After having found the suitable pitch trim, the glider reacted nicely and sensitively to my pilot input and could easily be directed against the wind. During start, there is one moment when you have to decide not to catch a descending wing with your foot below it, but counterintuitively help that wing by shifting your feet to the other side. That frequently happened during the start at the sand dune, but the training paid off, and when the wind lowered one of the wings, I automatically shifted my legs to the other side. The control of the roll angle is basically like the one of a modern hang glider, but the legs need to travel a wider way to create a similar reaction from the glider, because of the lesser weight that is shifted.
It must be understood that you cannot perform turns when flying low with the steep hill behind you. So I don’t know more about steep turns, other than that Lilienthal, who flew much higher, tried to avoid them for some reason. Lilienthal reported once that landing requires a similar counter-intuitive move as turning the glider. He reported that you have to bring your legs behind you to pitch up and decelerate, even if your instinct wants you to have your feet in front of you, when approaching the ground at higher speeds.
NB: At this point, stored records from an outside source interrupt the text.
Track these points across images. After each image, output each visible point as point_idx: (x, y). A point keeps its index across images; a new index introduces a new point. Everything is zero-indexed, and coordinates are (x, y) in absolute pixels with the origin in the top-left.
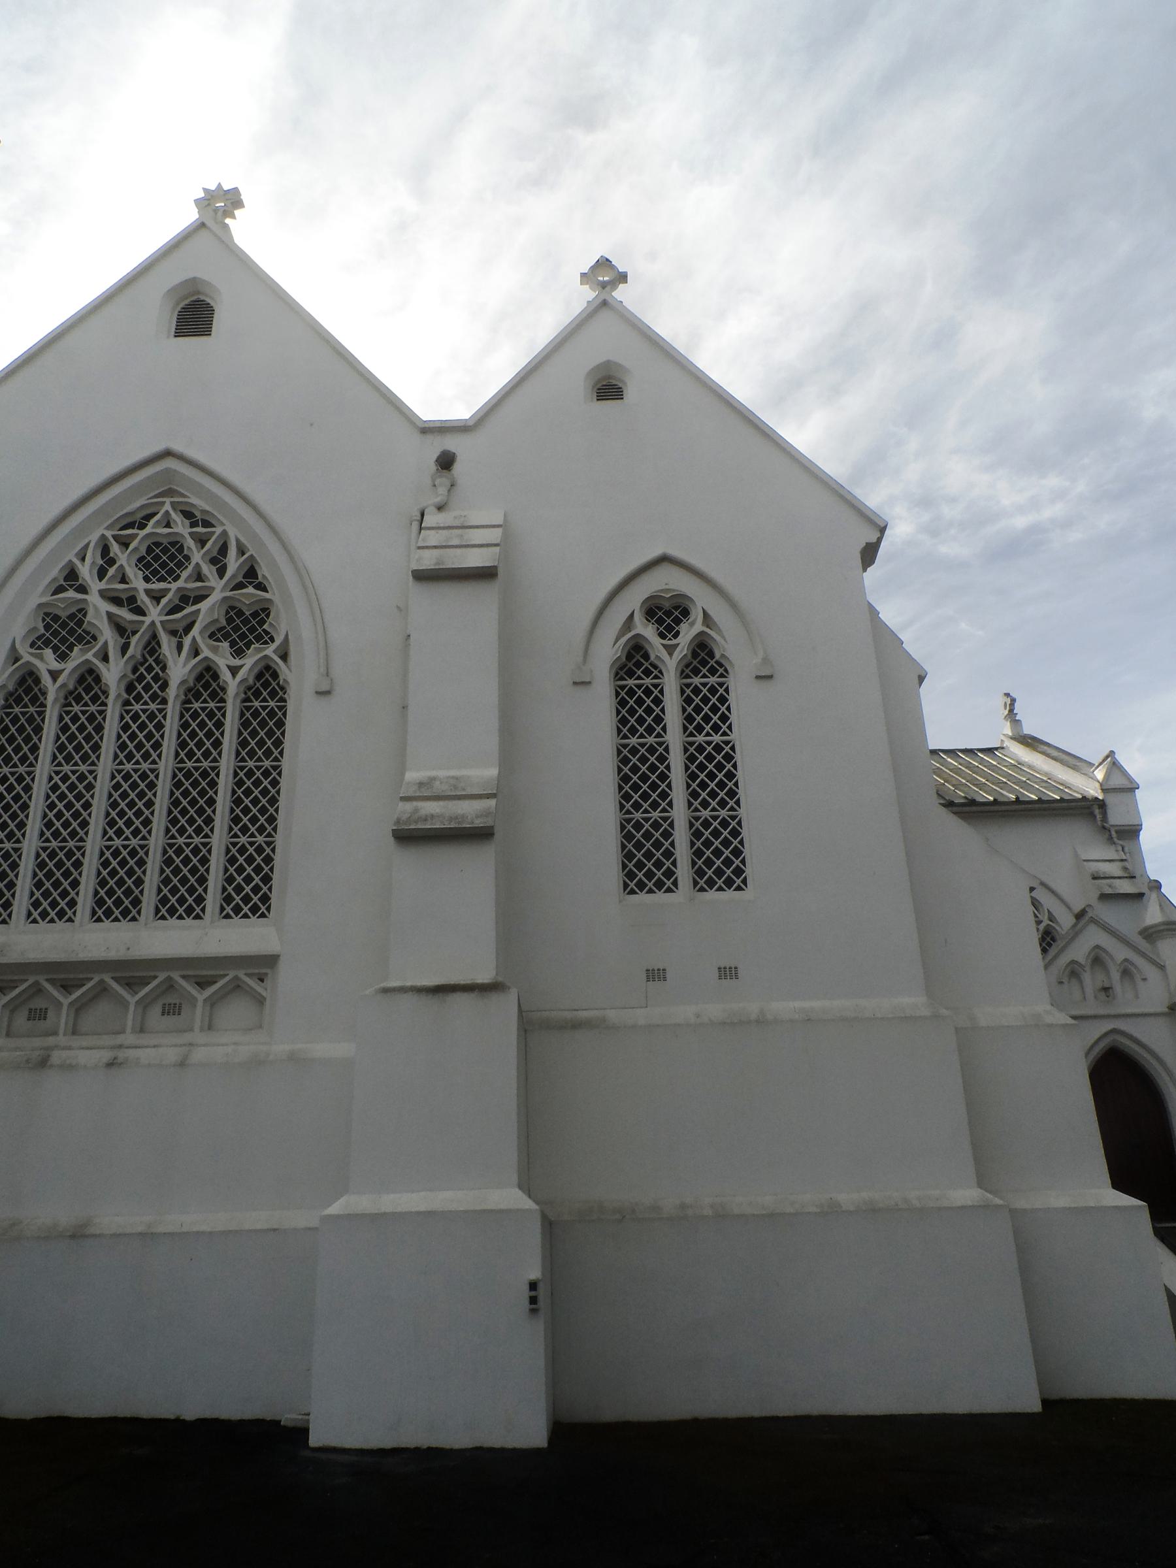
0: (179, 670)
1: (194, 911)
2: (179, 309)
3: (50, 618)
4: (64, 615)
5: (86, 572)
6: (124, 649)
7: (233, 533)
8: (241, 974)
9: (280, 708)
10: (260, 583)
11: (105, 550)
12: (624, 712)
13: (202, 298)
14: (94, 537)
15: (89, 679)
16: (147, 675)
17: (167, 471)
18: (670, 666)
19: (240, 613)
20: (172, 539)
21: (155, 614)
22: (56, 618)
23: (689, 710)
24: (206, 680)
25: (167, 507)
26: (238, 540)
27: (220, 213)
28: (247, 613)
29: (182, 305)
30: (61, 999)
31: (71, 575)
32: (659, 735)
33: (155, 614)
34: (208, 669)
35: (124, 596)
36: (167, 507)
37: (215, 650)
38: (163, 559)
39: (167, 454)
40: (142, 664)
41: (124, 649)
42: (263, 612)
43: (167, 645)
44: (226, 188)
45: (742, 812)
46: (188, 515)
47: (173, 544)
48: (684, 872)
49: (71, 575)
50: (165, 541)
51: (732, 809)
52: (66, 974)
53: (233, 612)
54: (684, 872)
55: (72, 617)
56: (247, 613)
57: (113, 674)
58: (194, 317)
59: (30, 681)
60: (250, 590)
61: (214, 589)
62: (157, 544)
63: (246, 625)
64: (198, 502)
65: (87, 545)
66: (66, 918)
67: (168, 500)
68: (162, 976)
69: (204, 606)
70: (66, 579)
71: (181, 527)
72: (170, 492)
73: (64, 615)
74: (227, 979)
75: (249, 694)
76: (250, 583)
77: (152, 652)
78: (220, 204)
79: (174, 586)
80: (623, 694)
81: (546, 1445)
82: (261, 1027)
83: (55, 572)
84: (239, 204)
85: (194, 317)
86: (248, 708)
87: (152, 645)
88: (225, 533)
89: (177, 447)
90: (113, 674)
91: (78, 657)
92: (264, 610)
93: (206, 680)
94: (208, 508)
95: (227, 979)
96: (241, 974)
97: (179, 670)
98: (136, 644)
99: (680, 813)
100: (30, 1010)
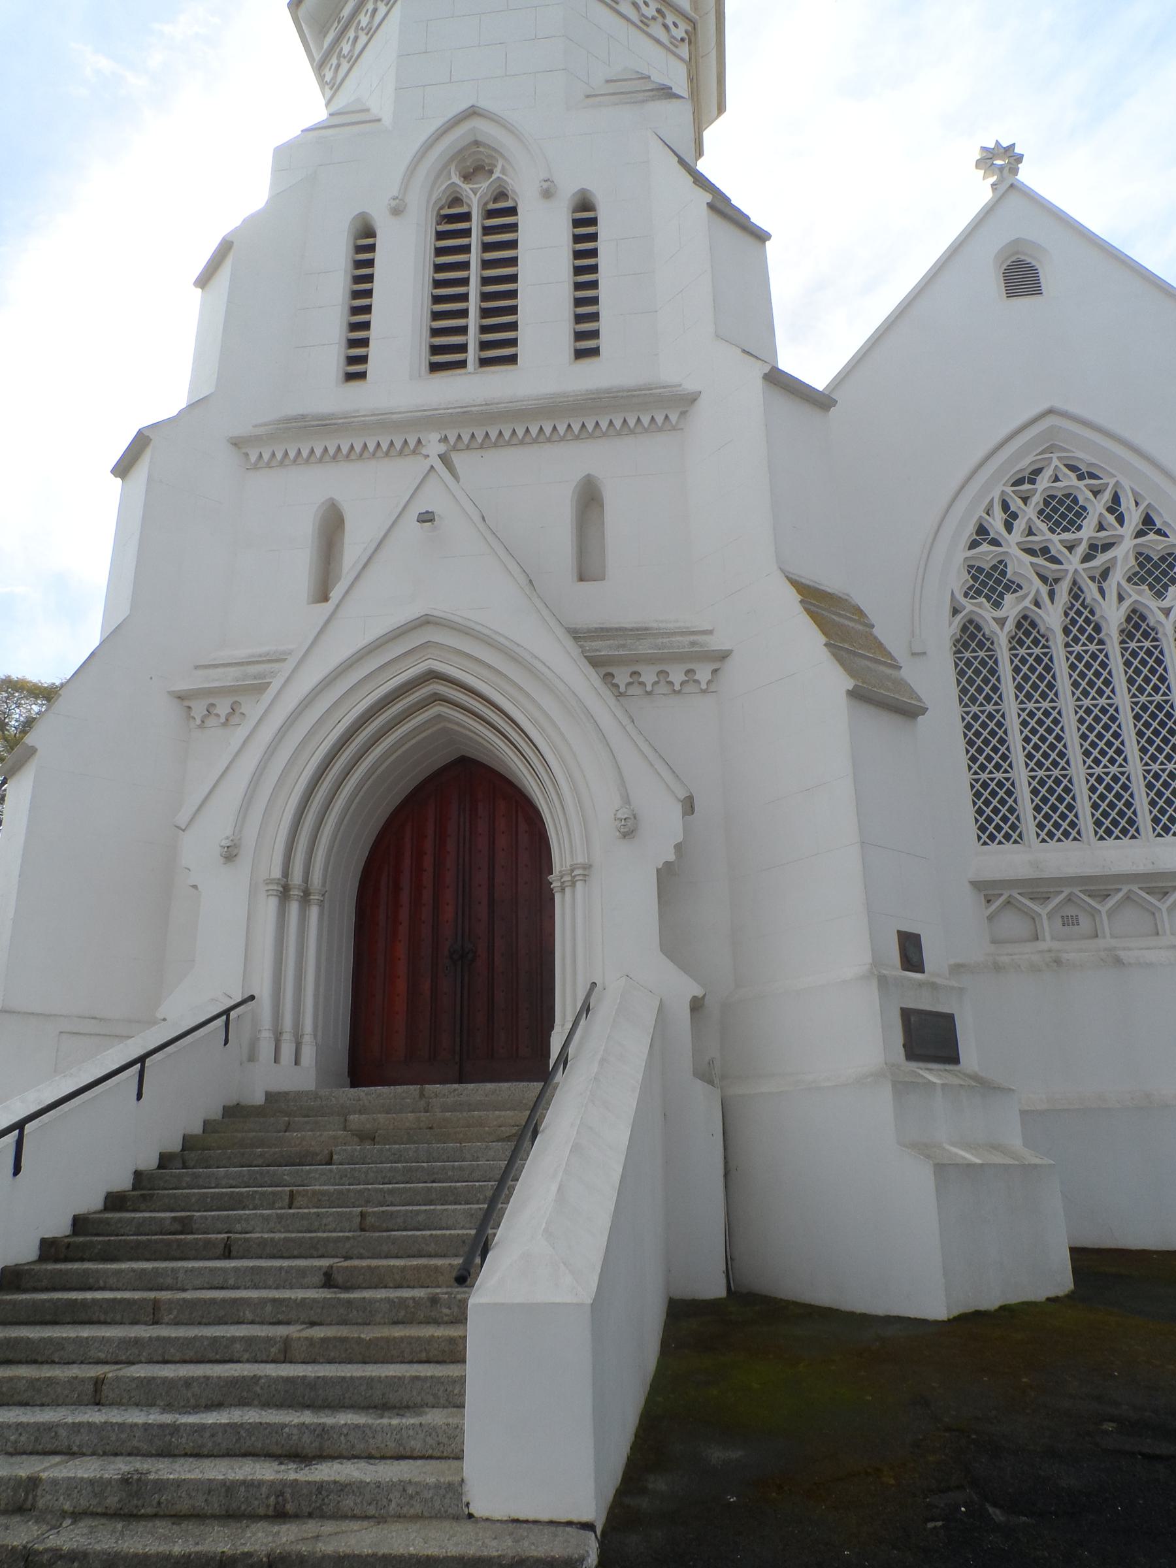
0: (1113, 616)
1: (1071, 832)
2: (1005, 267)
3: (975, 571)
4: (987, 567)
5: (996, 523)
6: (1052, 594)
7: (1126, 484)
8: (1135, 888)
10: (1159, 530)
11: (1005, 506)
12: (963, 681)
13: (1023, 258)
14: (996, 495)
15: (1027, 626)
18: (1002, 640)
19: (1148, 559)
21: (1073, 563)
22: (980, 570)
23: (993, 680)
25: (1055, 462)
26: (1132, 490)
27: (1006, 171)
28: (1156, 559)
31: (982, 530)
33: (1073, 563)
35: (1037, 548)
37: (1140, 593)
38: (1063, 512)
39: (1051, 411)
40: (1071, 609)
41: (1052, 594)
43: (1091, 591)
44: (1005, 145)
45: (967, 777)
47: (1068, 496)
48: (1029, 824)
49: (982, 530)
50: (1059, 494)
51: (1063, 769)
52: (1099, 887)
54: (1029, 824)
55: (994, 568)
56: (1156, 559)
57: (1052, 618)
58: (1021, 278)
59: (972, 628)
61: (1122, 537)
62: (1053, 497)
64: (1084, 458)
65: (992, 500)
67: (1054, 456)
68: (1066, 891)
69: (1117, 552)
70: (977, 534)
71: (1070, 480)
72: (1051, 449)
73: (987, 567)
74: (1120, 895)
75: (959, 646)
78: (1001, 161)
79: (1049, 535)
80: (961, 664)
81: (1072, 1286)
82: (1097, 936)
84: (1019, 158)
85: (1021, 278)
86: (960, 659)
87: (1076, 592)
89: (1059, 405)
90: (1052, 618)
91: (1012, 607)
95: (1120, 895)
96: (1135, 888)
97: (1113, 616)
98: (1063, 589)
99: (1135, 767)
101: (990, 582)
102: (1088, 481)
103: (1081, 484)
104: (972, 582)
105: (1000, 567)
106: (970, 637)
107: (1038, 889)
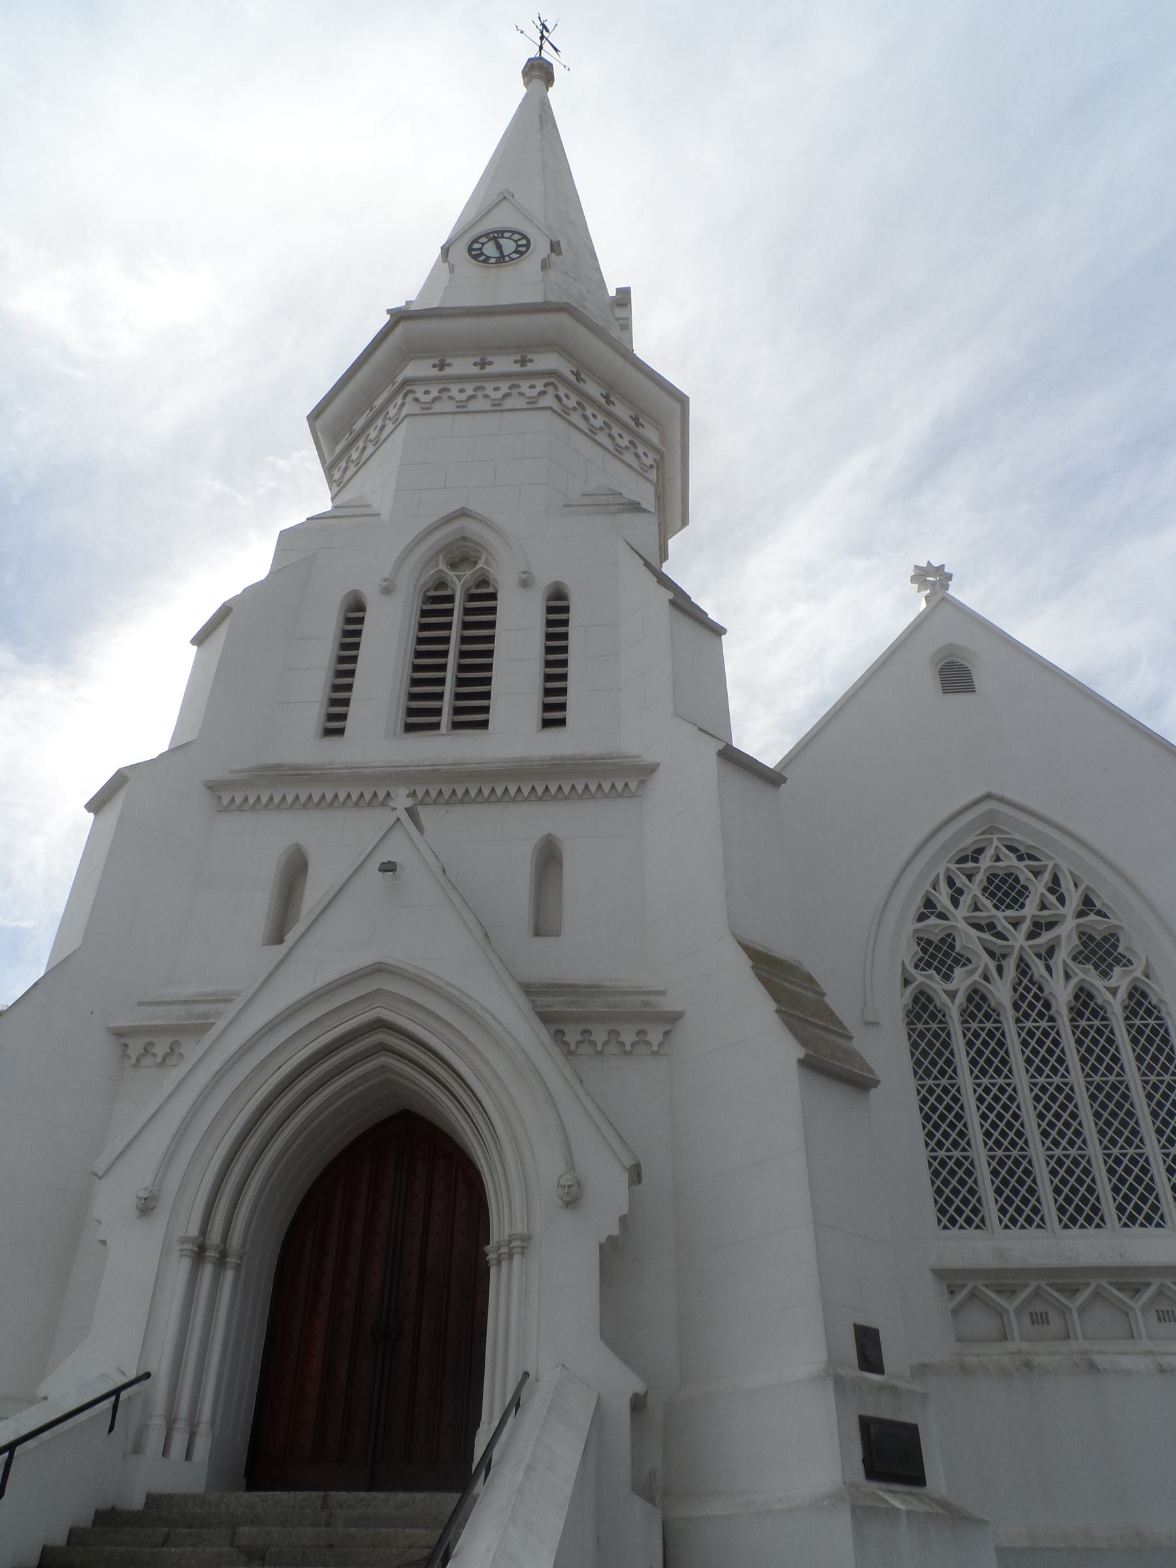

However, this depends on the trim of the glider, and, in my case, it was just enough to fall a bit backwards and, therefore, move the weight of my whole body to the rear.
The problems I had while coordinating my landings at the beginning were the same as the problems I had during early hang glider landings. I initiated the landing too early and too slowly, so the flow on the wings separated slowly but massively. As separated flow is never steady nor two-dimensional, one wing starts sinking earlier than the other and generates more drag at the same time. This is what makes you turn at the end of your flight in such a situation just as well with Lilienthal’s glider as with any other. The trick of landing the Lilienthal glider well is doing this maneuver a little later and a bit more consistently, so the stall occurs dynamically, and the dynamic stall vortices along the leading edges of the wings force the flow into a two-dimensional condition, while creating a short lift overshoot and an additional pitch-up moment. When I finally managed to fly nicely and steadily for up to 70+ meters and to coordinate gentle straight landings, I knew this glider design was and still is just wonderful.
When Lilienthal began his first aerodynamic experiments and bird observations, he lived in a world where even leading scientists did not believed in the possibility of human winged flight. Supported by the new technology that allowed for the addition of photographs to newspapers, he changed everything with this elegant white glider, and motivated other pioneers to start developing powered airplanes. Wilbur Wright wrote about Lilienthal in 1912: “…he was without question the greatest of the precursors, and the world owes him a great debt.”
Lilienthal’s flying machine still radiates joy and admiration when being unfolded and prepared for wonderful controlled straight downhill flights. The highest risk I can see will occur if a flight becomes unsteady. At this point your body, which is attached to the glider only by your elbows and hands, becomes a multi-element pendulum. And multi-element pendulums are good to generate chaos, but no stable conditions in a common sense. The weaker you are, the earlier it happens, but at the end it will happen to anyone who doesn’t know when not to fly.